Personal information
- Nationality: American
- Born: April 19, 1992 (age 34) Canby, Oregon, U.S.
- Height: 5 ft 9 in (1.75 m)

Sport
- Sport: Middle-distance running
- Club: Brooks Sports
- Team: Seattle Pacific University
- Turned pro: 2014
- Coached by: Jonathan Marcus, High Performance West distance coach

Achievements and titles
- National finals: 2015, 2016
- Personal best(s): 800 m: 2:00.81 (2015) 1500 m: 4:18.14 (2015) 400 m: 54.50 i

Medal record
| Women's athletics |
| Representing the United States |

= McKayla Fricker =

American middle-distance runner (born 1992)

McKayla Fricker (born April 19, 1992, in Canby, Oregon) is a middle distance American athlete.

==Professional==
McKayla Fricker signed with Brooks.

McKayla Fricker-Smucker placed 14th in 800 m running 2:03 at 2016 Olympic Trials.

Fricker-Smucker placed 4th in 800 m running 2:02.84 at 2016 USA Indoor Track and Field Championships.

McKayla Fricker placed 10th in 800 m running 2:00.81 at 2015 USA Outdoor Track and Field Championships.

==NCAA==
Fricker won 800 m in 2:06.18 at the 2014 NCAA Women's Division II Outdoor Track and Field Championships.

McKayla Fricker won three 2014 Great Northwest Athletic Conference outdoor track and field titles (1500 m: 4:28.19; 800 m: 2:09.15; 4 × 400 m: 3:50.05).

McKayla Fricker finished second in 800 m in 2:09.25 at the 2014 NCAA Women's Division II Indoor Track and Field Championships.

McKayla Fricker finished eleventh in 800 m in 2:11.86 and seventh in 4 × 400 m in 3:43.40 2013 NCAA Women's Division II Outdoor Track and Field Championships.

McKayla Fricker won 2013 GNAC outdoor track and field titles in 800 m in 2:10.24 and 4 × 400 m in 3:44.11.

McKayla Fricker finished fourth in 800 m in 2:10.76 at the 2013 NCAA Women's Division II Indoor Track and Field Championships.

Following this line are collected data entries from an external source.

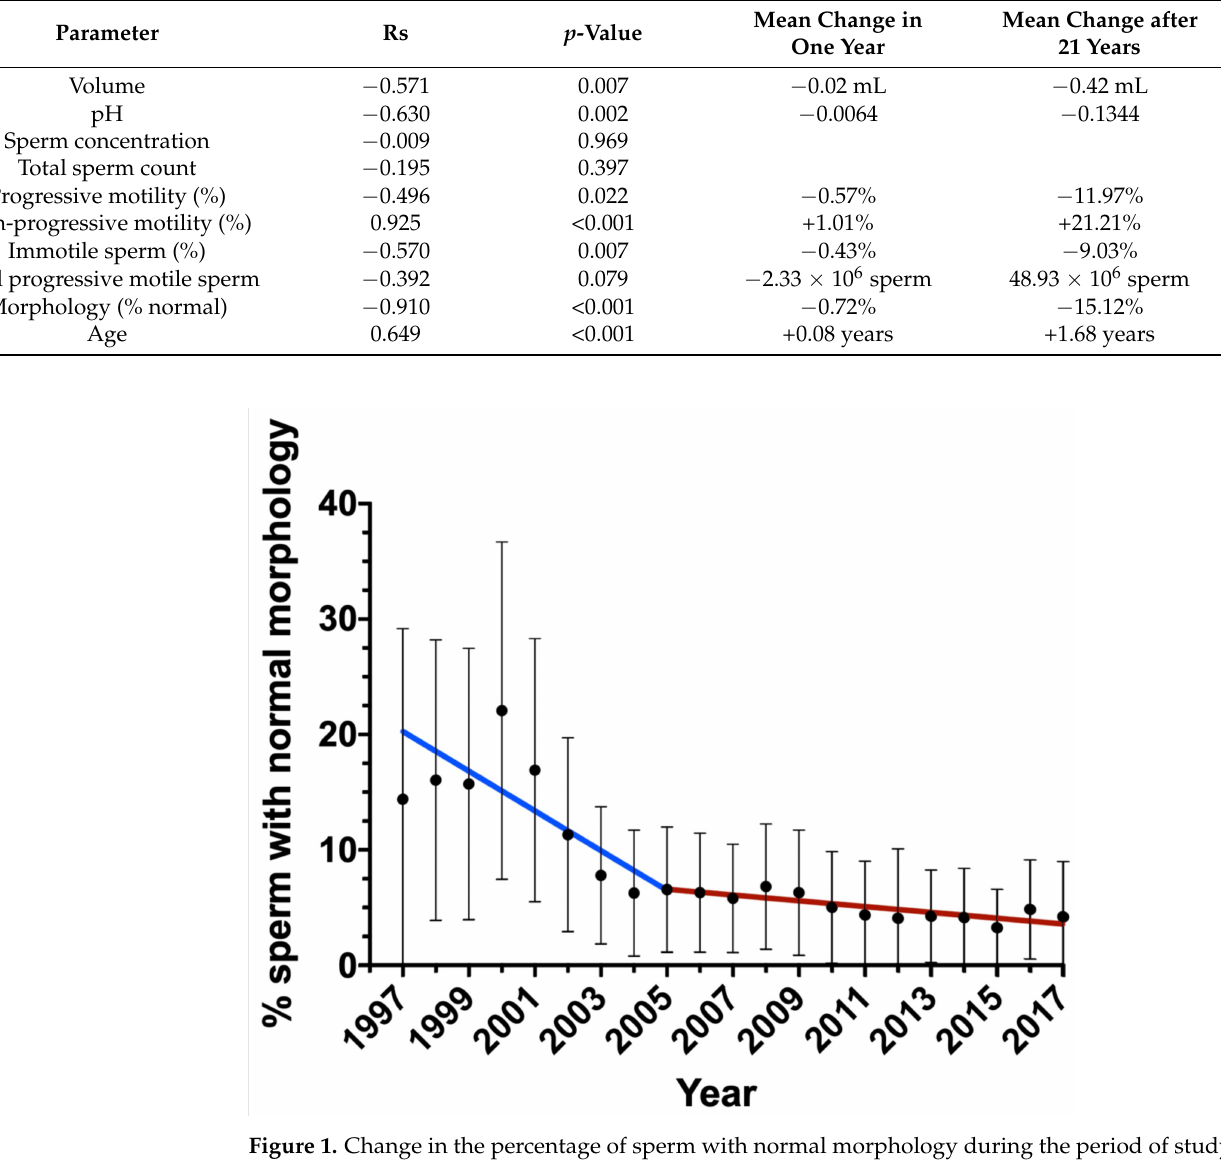
Table 2. Coefficients of correlation (Rs) between time and yearly mean of each semen variable, and changes of means in one year and after 21 years.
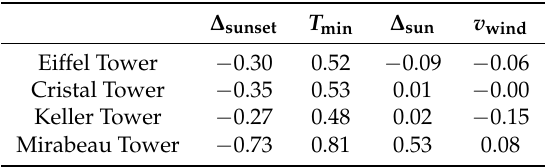
Table 4. Normalized correlation with the deformation ∆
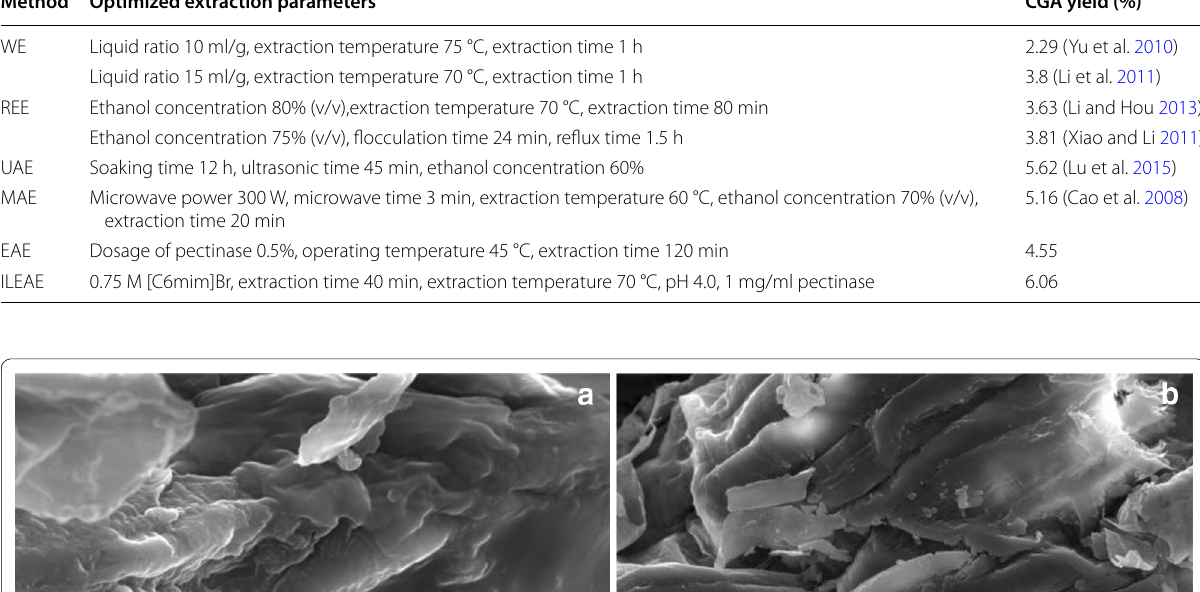
thinned, and the cell structure changed, which led to the target product exposed to the extraction solution. In the Fig. 4(d), after the mixed treatment of IL-enzyme, the cell wall surface tissue wrinkle serious and the cell wall thinner than a, b, c with the protrusions of the leaves disappeared. There is always a cell uplift in the leaves of the plant material, and the degree of protrusions in the treated sample can represent the dissolution and extrac- tion capabilities of the liquid solution.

McKayla Fricker won 2012 GNAC outdoor track and field titles in 800 m in 2:11.79 and 4 × 400 m in 3:48.79.

McKayla Fricker finished fifth in 800 m in 2:11.69 at the 2012 NCAA Women's Division II Indoor Track and Field Championships.

McKayla Fricker won 2012 GNAC indoor track and field title in 800 m in 2:15.53.